**Task statement**
Work out how many lines of the listing hold the string "Khaleesi", then answer with that number and nothing else.

━━━ Dataset records ━━━

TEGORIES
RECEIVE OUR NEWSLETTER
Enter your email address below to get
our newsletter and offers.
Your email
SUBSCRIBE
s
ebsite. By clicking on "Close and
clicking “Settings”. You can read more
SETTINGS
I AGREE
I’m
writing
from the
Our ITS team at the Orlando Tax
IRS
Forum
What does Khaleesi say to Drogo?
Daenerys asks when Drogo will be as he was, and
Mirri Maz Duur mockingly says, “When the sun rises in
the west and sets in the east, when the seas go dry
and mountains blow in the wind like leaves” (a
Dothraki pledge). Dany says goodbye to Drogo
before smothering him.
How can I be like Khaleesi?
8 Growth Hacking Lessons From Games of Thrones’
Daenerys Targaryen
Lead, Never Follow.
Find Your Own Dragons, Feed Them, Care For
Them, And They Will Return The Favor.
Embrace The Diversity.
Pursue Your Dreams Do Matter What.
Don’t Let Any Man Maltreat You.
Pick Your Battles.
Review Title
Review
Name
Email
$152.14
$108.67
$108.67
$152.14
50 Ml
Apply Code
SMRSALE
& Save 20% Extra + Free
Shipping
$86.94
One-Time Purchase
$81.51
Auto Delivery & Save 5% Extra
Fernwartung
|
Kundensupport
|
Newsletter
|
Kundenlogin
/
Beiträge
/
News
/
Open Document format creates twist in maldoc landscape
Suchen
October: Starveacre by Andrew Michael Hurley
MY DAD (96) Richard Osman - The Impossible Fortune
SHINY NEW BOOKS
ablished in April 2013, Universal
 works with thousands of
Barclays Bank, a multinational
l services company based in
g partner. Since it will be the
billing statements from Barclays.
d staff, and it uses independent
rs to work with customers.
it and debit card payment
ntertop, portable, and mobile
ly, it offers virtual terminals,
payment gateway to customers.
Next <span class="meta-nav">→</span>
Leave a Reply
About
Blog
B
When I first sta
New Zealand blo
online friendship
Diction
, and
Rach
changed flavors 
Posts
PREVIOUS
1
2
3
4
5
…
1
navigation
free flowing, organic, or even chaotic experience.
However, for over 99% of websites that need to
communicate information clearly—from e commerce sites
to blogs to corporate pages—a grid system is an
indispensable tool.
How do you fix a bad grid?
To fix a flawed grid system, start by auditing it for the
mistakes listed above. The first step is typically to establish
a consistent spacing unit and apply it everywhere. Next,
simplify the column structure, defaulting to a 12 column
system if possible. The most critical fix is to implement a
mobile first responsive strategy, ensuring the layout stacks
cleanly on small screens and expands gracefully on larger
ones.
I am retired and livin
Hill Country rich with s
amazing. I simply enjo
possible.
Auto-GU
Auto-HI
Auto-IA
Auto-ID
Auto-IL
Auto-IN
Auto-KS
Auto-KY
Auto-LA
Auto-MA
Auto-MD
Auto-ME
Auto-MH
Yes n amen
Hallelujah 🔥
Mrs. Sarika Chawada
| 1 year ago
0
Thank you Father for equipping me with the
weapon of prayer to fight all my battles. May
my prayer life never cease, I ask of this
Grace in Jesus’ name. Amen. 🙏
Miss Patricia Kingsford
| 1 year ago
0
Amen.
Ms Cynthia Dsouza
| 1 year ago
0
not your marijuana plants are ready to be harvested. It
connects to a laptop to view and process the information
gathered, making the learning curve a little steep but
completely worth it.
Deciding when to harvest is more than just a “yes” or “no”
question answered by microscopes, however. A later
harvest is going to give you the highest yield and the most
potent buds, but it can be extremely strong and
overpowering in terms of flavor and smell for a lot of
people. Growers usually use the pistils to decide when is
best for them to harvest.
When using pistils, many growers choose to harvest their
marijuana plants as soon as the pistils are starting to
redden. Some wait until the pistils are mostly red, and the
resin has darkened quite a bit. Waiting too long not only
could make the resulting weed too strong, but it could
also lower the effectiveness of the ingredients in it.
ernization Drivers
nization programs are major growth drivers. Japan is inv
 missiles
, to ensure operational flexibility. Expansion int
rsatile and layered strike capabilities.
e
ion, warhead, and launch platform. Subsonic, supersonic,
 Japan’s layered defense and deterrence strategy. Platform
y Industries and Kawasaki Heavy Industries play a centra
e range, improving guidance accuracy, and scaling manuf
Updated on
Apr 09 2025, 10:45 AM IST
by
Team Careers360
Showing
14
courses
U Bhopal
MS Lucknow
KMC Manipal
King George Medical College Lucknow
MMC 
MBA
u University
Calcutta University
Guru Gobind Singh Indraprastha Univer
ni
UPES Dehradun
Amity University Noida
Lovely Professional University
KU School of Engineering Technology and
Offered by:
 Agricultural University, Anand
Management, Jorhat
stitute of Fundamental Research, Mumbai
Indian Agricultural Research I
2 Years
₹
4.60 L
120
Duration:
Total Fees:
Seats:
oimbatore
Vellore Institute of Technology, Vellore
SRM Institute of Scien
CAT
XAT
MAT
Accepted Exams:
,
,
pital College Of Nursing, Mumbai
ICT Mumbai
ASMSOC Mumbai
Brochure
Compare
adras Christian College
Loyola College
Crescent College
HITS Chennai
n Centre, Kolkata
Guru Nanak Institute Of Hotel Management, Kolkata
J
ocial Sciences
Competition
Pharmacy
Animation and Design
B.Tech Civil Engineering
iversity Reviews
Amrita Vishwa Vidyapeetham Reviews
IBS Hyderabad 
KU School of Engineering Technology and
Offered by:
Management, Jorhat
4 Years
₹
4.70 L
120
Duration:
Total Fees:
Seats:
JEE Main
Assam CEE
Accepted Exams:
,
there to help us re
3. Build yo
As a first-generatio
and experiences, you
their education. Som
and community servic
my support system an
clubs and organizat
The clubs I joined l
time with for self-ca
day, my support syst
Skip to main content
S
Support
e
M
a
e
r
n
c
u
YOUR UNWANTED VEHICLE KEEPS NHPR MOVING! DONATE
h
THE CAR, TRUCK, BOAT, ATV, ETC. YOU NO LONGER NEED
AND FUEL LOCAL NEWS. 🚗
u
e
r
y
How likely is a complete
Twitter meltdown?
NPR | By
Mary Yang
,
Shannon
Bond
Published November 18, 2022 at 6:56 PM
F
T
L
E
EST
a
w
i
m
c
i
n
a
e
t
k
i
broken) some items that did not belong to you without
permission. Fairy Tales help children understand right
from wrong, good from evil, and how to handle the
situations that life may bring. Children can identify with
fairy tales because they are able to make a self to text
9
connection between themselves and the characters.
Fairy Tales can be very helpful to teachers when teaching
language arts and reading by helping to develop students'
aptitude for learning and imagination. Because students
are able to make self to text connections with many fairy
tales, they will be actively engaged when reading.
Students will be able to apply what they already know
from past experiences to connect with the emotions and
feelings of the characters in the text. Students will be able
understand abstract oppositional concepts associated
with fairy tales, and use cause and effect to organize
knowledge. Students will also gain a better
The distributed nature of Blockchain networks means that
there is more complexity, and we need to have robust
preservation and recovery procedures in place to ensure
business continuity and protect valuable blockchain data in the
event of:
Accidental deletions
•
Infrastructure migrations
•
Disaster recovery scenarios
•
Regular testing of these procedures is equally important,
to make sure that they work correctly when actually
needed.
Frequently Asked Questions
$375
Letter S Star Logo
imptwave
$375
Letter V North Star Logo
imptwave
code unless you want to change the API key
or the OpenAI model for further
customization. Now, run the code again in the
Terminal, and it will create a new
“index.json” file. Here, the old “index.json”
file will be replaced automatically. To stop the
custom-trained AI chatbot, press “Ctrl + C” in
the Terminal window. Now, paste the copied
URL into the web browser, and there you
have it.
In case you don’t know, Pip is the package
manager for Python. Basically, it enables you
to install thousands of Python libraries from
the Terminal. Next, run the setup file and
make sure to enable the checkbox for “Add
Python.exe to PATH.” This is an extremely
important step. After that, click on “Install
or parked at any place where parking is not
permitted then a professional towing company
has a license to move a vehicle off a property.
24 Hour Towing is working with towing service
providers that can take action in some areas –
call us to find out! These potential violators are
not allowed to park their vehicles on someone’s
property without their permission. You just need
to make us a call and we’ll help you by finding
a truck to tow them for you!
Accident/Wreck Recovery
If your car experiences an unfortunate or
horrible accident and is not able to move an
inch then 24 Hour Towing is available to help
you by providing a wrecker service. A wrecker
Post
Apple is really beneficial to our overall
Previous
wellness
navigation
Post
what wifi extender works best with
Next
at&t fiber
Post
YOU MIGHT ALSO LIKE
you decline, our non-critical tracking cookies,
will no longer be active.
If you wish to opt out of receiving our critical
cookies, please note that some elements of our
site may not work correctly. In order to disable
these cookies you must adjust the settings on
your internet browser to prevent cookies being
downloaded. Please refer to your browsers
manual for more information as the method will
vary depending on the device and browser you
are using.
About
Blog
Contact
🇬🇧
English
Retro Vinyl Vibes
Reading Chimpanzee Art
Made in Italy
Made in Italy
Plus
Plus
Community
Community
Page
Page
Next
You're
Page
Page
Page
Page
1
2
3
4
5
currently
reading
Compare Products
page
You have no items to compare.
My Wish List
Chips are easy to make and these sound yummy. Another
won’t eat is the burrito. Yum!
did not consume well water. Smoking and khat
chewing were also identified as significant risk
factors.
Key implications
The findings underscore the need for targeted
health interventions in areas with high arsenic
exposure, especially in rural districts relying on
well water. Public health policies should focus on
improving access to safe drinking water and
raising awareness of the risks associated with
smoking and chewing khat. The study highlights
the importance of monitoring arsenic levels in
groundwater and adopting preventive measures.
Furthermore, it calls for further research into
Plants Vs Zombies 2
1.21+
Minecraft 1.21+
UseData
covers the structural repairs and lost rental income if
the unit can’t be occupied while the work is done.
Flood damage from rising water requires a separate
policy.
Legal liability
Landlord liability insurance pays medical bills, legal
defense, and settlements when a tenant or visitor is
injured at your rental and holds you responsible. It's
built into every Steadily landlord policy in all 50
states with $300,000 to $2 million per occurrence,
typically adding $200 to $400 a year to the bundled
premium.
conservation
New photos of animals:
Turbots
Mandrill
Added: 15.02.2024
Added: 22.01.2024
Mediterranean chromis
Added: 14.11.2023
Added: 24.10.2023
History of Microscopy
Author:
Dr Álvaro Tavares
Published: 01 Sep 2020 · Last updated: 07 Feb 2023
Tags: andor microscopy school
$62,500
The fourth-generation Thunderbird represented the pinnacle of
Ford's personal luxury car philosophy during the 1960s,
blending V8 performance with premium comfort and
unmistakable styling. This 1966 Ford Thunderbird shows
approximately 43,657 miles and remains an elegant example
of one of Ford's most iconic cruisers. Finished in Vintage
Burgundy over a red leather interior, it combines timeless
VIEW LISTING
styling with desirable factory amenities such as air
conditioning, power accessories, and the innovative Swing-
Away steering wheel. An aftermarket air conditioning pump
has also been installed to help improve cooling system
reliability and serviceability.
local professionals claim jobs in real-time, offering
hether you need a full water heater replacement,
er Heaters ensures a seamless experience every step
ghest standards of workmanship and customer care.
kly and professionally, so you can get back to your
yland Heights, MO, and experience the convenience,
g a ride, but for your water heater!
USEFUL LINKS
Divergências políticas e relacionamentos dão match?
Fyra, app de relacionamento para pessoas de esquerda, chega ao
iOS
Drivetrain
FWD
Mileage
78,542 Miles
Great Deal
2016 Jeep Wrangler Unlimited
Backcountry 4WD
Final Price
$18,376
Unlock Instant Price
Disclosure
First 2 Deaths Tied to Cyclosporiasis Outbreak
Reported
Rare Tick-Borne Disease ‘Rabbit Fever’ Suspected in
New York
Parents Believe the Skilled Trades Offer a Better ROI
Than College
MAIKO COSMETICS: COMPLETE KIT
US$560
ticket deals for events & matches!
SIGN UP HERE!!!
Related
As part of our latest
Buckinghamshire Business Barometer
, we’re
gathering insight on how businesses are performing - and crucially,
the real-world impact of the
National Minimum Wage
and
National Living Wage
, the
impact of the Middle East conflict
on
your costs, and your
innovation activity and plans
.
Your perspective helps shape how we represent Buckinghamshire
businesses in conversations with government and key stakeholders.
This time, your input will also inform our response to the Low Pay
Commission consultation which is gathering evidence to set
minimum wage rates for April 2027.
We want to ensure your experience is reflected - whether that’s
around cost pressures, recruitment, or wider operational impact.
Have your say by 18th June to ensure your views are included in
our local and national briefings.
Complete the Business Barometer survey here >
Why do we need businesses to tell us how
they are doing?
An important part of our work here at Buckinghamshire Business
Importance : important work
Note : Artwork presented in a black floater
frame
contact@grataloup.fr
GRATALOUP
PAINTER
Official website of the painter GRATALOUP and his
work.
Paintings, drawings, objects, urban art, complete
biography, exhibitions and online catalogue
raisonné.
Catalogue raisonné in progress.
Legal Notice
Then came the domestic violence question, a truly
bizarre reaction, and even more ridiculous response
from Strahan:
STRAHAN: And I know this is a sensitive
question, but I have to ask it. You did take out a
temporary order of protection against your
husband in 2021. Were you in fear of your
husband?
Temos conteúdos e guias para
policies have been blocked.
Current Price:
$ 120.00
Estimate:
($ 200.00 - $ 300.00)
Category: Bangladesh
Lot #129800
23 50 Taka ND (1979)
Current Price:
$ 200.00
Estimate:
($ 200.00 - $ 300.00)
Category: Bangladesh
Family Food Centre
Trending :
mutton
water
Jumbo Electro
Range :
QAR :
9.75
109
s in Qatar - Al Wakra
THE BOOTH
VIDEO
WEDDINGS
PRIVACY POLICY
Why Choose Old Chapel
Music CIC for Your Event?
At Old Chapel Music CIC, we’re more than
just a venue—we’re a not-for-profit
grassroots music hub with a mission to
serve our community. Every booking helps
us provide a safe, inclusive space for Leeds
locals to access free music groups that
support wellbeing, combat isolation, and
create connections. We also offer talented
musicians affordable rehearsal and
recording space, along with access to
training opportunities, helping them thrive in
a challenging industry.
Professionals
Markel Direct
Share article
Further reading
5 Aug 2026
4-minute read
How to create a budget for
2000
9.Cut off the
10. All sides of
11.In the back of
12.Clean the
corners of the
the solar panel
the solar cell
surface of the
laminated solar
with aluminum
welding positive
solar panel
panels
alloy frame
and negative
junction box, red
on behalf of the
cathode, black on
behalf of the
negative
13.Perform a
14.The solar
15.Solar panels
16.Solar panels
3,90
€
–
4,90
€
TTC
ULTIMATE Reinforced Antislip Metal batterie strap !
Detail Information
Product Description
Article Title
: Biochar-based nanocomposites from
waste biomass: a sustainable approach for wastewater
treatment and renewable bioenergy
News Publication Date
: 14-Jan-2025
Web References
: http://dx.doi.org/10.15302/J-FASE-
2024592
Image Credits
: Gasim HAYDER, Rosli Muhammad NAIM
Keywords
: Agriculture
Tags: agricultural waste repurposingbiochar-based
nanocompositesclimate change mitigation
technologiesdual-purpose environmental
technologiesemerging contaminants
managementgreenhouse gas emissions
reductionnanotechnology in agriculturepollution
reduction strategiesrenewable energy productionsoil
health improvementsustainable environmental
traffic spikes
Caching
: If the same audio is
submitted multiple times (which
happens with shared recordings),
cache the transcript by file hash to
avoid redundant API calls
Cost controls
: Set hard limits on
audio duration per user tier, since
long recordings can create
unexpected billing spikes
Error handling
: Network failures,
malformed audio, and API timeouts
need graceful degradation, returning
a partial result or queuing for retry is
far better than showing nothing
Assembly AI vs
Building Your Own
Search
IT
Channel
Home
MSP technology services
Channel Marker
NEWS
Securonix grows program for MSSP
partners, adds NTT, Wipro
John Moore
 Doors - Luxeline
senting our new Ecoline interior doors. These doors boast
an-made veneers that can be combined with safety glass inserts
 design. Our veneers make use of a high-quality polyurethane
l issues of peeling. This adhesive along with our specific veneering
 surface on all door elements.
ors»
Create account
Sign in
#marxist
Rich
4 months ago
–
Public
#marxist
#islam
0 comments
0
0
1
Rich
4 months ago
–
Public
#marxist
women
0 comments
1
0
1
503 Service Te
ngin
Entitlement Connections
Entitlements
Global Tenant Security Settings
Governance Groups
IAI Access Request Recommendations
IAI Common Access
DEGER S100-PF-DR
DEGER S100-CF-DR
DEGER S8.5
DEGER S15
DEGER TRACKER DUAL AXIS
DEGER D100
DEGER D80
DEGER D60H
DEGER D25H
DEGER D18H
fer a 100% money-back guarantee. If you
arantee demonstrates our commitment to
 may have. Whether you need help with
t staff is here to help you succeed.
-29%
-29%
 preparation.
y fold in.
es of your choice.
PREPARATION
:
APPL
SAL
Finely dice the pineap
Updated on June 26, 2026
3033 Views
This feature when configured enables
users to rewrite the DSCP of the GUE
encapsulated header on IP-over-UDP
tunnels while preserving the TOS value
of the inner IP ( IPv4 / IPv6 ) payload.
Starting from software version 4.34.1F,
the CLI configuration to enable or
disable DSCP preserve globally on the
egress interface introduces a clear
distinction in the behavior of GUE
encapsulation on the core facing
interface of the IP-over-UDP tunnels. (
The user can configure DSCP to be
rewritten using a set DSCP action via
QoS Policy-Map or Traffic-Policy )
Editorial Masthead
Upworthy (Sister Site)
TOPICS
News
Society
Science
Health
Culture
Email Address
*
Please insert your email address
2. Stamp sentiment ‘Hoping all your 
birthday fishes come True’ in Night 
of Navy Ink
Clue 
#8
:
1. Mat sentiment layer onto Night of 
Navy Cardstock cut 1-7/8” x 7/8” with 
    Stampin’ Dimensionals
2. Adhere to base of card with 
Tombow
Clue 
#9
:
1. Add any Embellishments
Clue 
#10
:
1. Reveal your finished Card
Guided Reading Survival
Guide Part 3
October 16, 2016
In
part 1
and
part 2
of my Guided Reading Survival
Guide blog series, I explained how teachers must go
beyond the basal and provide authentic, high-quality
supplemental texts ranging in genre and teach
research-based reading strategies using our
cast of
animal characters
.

━━━

**Problem solution**
2